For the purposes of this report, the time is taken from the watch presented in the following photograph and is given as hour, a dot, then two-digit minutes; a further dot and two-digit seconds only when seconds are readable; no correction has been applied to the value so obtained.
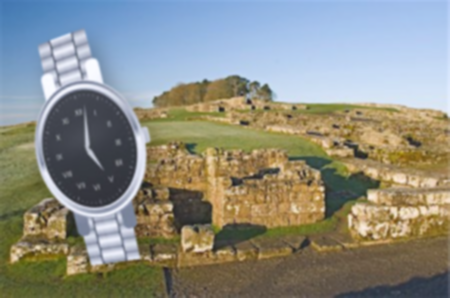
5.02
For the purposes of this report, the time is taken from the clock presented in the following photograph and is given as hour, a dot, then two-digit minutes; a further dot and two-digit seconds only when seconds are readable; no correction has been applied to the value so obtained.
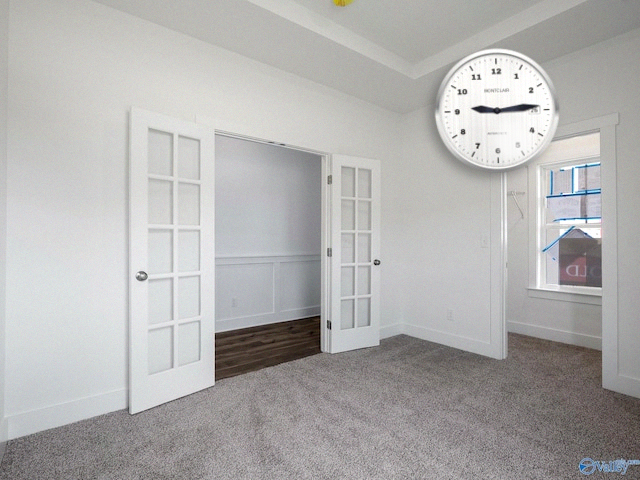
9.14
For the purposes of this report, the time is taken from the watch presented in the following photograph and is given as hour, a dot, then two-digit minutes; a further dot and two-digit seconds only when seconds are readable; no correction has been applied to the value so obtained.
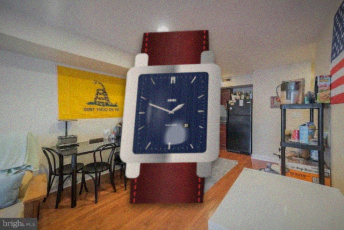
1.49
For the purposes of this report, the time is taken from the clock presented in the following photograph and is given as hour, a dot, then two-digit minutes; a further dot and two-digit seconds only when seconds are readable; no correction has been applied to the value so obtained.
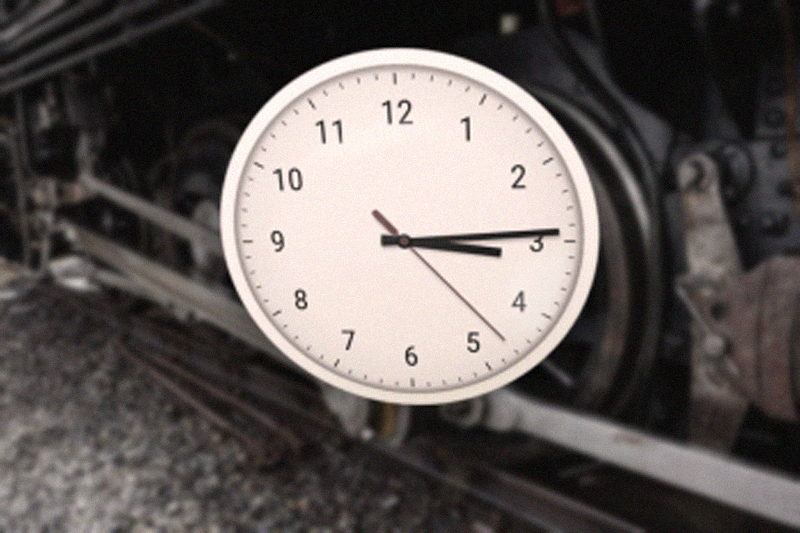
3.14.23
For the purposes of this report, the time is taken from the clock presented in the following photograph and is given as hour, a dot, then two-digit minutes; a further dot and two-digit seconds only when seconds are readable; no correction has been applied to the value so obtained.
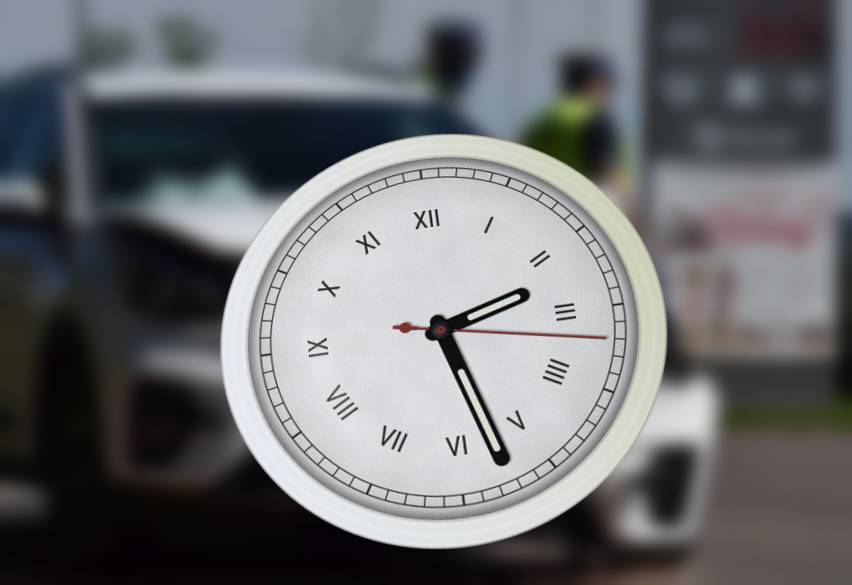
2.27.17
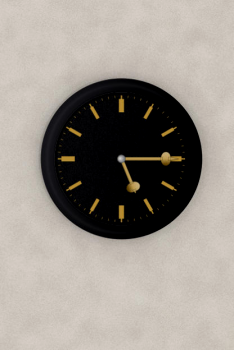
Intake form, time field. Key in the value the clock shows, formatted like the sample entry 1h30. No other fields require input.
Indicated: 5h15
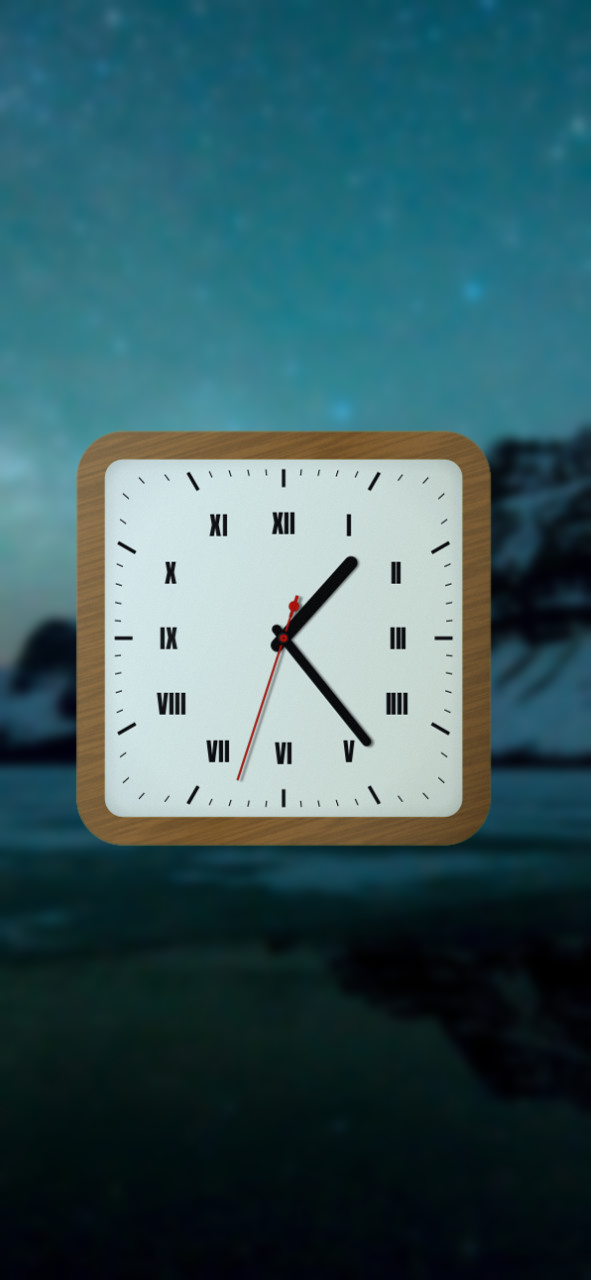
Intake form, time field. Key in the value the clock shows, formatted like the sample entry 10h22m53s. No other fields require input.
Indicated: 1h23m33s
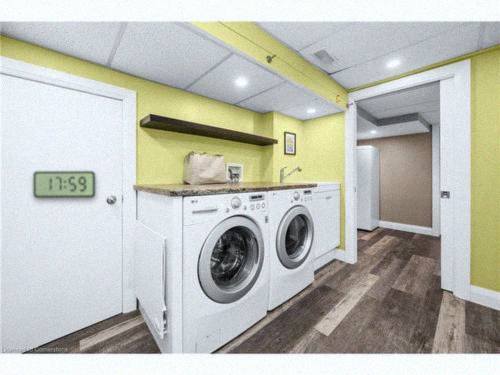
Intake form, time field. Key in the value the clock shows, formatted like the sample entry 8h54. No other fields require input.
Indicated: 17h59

★ ★ ★

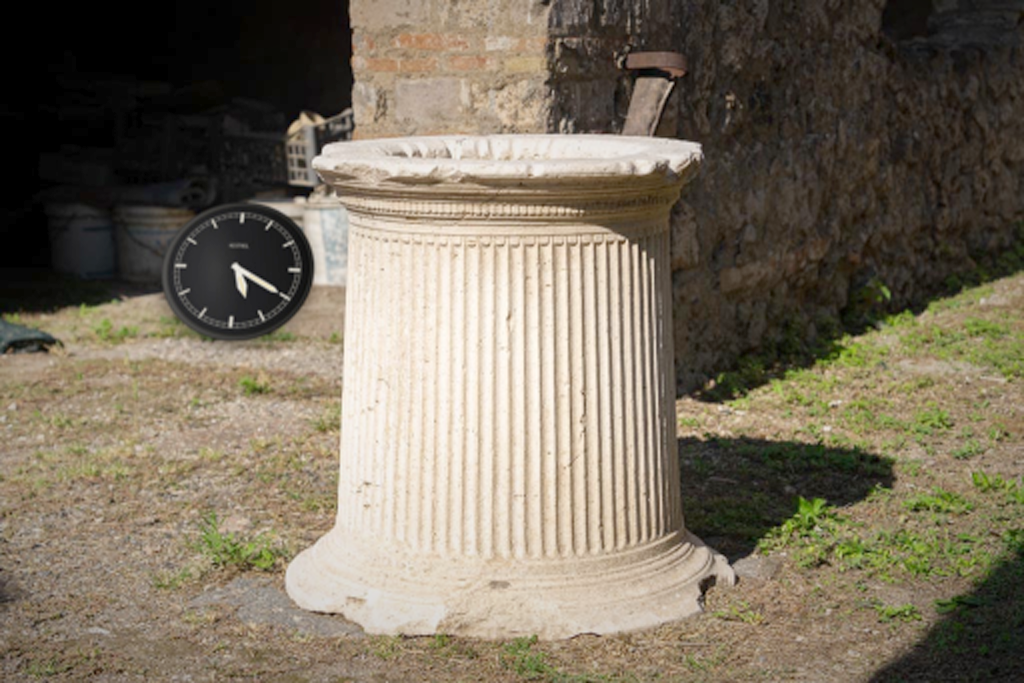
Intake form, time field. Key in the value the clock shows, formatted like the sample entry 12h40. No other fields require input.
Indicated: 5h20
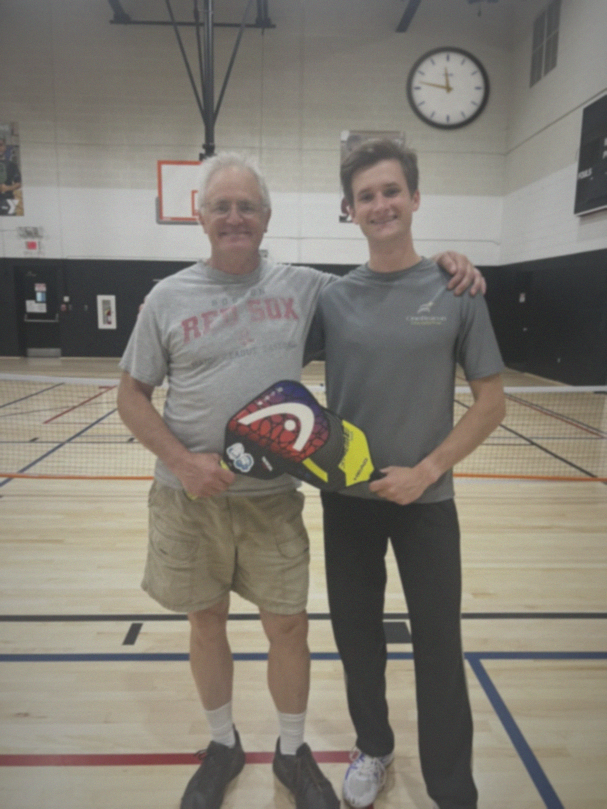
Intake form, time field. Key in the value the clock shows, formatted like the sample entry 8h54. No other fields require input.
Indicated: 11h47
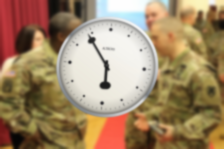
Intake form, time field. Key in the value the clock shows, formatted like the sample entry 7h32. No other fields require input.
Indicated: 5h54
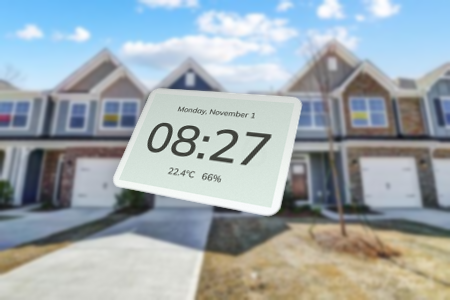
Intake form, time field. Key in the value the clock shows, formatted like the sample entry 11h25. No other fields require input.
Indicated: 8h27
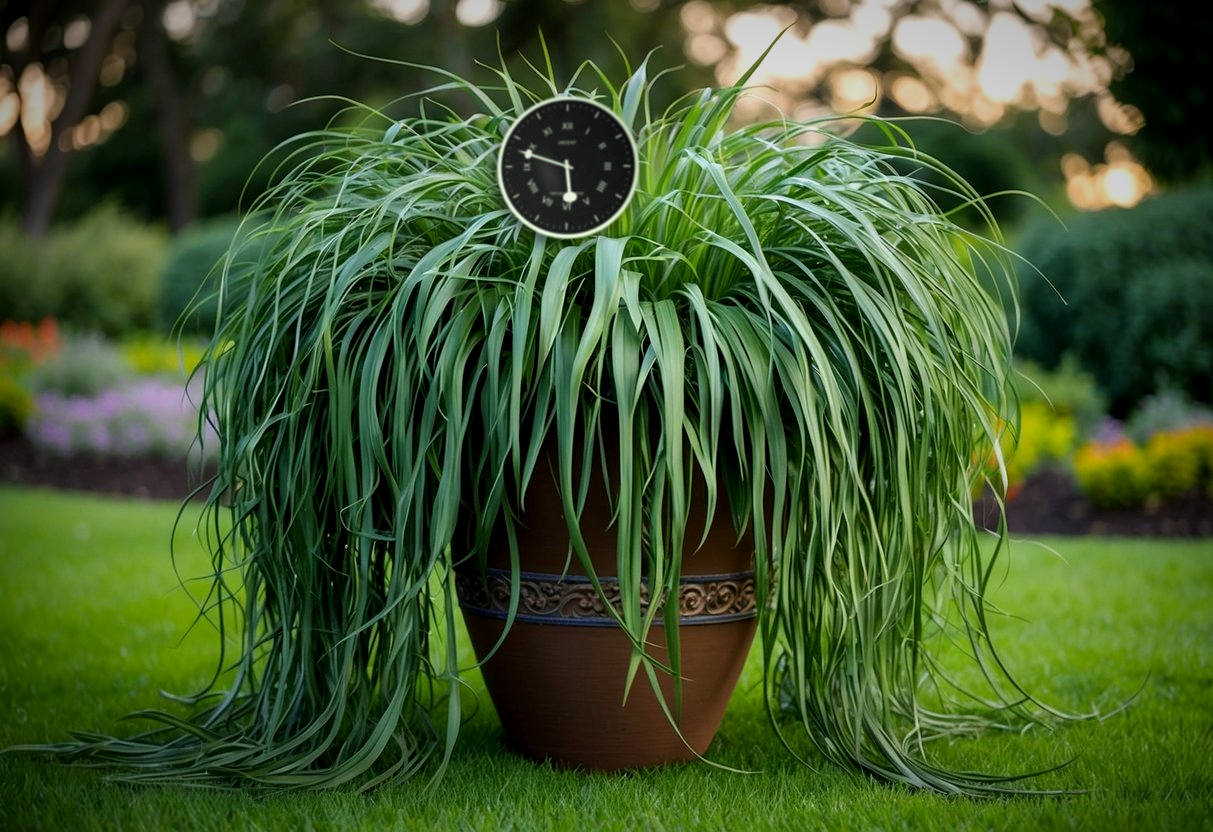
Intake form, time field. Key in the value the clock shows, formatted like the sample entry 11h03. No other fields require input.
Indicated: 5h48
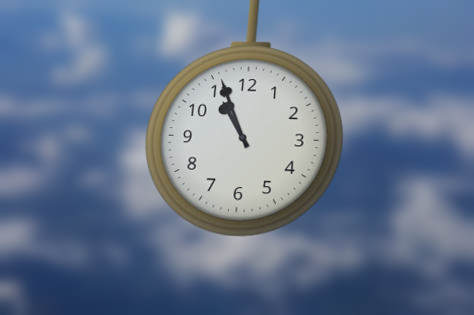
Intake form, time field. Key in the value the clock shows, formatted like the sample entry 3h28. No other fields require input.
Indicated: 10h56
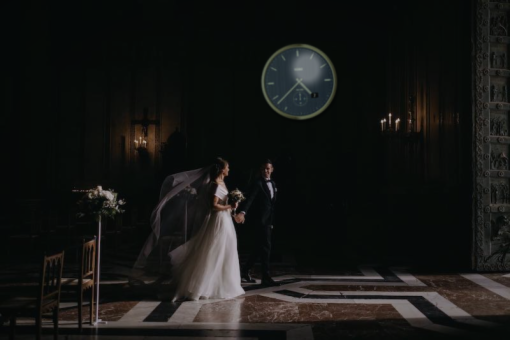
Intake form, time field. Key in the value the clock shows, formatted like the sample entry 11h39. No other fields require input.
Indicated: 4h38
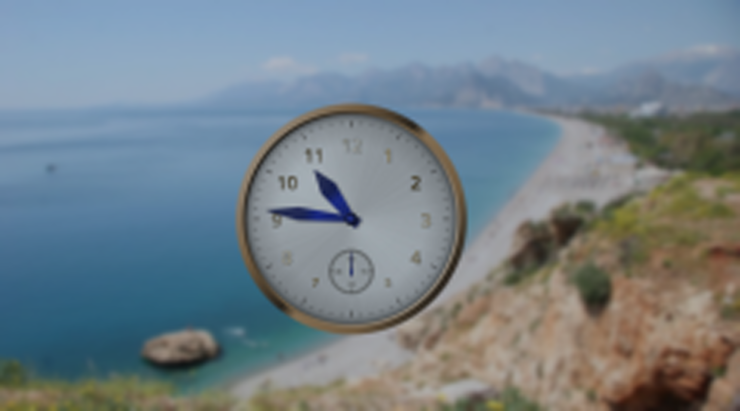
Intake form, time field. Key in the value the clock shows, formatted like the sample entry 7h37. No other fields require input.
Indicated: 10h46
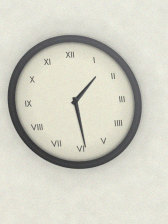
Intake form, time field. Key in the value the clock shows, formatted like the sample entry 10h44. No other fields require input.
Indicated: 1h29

★ ★ ★

[WHAT YOU NEED TO DO] Reproduce the data above verbatim, starting at the line containing "12h40. No other fields require input." and ending at the line containing "Indicated: 8h27", with both lines included. Leave the pictures out.

[RESULT]
Intake form, time field. Key in the value the clock shows, formatted like the sample entry 12h40. No other fields require input.
Indicated: 5h20
Intake form, time field. Key in the value the clock shows, formatted like the sample entry 8h54. No other fields require input.
Indicated: 11h47
Intake form, time field. Key in the value the clock shows, formatted like the sample entry 7h32. No other fields require input.
Indicated: 5h54
Intake form, time field. Key in the value the clock shows, formatted like the sample entry 11h25. No other fields require input.
Indicated: 8h27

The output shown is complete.